Crypto investors and traders lost approximately $1.08 billion in total liquidations amid uncontrolled falling prices of prominent cryptocurrencies, including Bitcoin, Ether and Solana.
On Aug. 5, crypto market prices saw a significant decline owing to the weakening global economy, which was catalyzed further by the sudden crash of Japan’s stock market. In the process, nearly 300,000 crypto traders were liquidated from their leveraged positions or collateral trades, according to data from Coinglass.
Amid the ongoing bear market, the prices of the most popular cryptocurrencies depreciated, with Bitcoin (BTC) and Ether (ETH) falling by over 10% and 20%, respectively. As a result, crypto traders anticipating a prolonged bull run lost their positions in the bloodbath.
As Bitcoin prices crashed from around $65,000 to the $50,000 mark, traders holding long positions on crypto exchanges lost over $315 million in under 24 hours. On the other hand, shorters lost $62.23 million in the process.
During the same timeline, traders with Ethereum long positions lost a total of $305 million, while traders holding short positions lost more than $50 million.
Long positions across all crypto assets lost over $930 million in 24 hours, while shorters lost $163.45 million. All told, nearly 80% of all traders got rekt in less than 12 hours.
According to Coinglass data, the largest single liquidation order happened on the crypto exchange Huobi, where a trader lost $27 million in the BTC/USD trading pair.
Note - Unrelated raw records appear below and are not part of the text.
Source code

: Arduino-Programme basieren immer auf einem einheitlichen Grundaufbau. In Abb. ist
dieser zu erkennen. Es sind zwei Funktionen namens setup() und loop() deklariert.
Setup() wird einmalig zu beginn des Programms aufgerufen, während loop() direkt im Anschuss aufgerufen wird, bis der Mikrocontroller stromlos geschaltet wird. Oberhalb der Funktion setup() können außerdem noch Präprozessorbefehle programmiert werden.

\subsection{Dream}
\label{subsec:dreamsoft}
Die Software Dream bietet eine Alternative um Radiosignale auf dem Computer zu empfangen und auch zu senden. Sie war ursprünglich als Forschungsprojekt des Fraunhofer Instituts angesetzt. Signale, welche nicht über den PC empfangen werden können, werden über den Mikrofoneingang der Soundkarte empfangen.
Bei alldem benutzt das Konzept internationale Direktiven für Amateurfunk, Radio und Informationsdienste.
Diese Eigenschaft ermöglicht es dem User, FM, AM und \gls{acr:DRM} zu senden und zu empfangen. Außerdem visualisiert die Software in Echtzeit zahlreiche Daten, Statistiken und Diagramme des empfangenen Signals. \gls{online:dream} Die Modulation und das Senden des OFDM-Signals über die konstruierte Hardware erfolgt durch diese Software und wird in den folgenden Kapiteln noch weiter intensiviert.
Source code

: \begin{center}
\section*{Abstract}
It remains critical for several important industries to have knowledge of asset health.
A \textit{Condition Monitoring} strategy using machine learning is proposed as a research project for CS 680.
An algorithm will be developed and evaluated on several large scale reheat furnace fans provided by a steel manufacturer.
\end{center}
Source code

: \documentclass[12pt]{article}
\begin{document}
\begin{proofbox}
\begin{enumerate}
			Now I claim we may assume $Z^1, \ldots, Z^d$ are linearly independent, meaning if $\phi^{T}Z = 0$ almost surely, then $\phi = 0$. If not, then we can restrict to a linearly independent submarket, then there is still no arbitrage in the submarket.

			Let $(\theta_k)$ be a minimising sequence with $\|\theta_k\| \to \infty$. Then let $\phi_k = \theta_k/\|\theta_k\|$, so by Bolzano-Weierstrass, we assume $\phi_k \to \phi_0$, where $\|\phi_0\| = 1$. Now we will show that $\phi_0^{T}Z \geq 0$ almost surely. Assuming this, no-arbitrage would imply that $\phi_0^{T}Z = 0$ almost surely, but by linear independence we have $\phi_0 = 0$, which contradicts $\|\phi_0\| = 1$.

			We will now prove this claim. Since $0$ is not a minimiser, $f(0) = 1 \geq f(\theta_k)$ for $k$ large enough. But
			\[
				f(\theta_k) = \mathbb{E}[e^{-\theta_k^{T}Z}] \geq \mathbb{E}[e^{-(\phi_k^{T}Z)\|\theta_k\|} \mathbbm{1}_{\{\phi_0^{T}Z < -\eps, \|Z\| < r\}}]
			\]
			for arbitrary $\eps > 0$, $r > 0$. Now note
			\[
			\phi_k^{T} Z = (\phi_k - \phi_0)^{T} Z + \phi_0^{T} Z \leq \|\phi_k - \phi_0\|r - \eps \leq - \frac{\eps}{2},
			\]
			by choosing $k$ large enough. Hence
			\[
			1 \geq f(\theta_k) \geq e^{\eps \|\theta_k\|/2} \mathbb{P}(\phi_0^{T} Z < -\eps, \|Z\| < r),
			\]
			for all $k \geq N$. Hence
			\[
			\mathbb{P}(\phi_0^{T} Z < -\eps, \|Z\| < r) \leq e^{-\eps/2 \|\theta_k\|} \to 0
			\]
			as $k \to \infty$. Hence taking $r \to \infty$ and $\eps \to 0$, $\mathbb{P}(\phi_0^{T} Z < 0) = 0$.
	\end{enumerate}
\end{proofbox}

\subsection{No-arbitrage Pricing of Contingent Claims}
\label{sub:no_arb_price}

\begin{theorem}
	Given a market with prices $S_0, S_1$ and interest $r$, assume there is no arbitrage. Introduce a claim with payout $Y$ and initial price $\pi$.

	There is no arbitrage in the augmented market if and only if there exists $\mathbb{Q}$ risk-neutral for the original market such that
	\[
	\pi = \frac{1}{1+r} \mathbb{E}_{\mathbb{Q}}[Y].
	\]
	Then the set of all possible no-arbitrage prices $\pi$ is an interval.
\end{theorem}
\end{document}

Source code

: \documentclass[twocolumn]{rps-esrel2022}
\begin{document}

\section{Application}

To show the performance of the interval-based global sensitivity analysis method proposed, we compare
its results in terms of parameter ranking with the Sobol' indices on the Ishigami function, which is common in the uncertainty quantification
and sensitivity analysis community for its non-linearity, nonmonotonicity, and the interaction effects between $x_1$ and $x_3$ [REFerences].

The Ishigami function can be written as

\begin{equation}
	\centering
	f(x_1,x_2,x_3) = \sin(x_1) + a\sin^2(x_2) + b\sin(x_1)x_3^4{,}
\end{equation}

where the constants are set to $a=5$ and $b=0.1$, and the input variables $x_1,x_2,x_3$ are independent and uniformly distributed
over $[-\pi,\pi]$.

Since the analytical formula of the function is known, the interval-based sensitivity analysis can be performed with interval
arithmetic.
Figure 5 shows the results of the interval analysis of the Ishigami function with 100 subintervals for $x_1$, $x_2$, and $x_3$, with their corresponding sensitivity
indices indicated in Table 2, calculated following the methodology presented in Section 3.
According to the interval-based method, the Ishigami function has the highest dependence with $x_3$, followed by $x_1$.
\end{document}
As shown above, most liquidations took place on Binance, the largest crypto exchange by trading volume. Other prominent crypto liquidations were recorded on OKX, Huobi, Bybit and BitMEX, among other exchanges.
Related: Bitcoin dips below $50K: Crypto market crashes 17%
While traders patiently await a comeback of the bull run, hackers found an opportunity for profits amid the bear market.
As Ether lost over 20% of its value — from approximately $2,760 to $2,172 — funds linked to a hack on crypto bridge Nomad in August 2022 were used to buy 16,892 Ether.
Onchain activity showed that hackers bought ETH at low prices and siphoned it through the crypto mixer Tornado Cash to prevent traceability.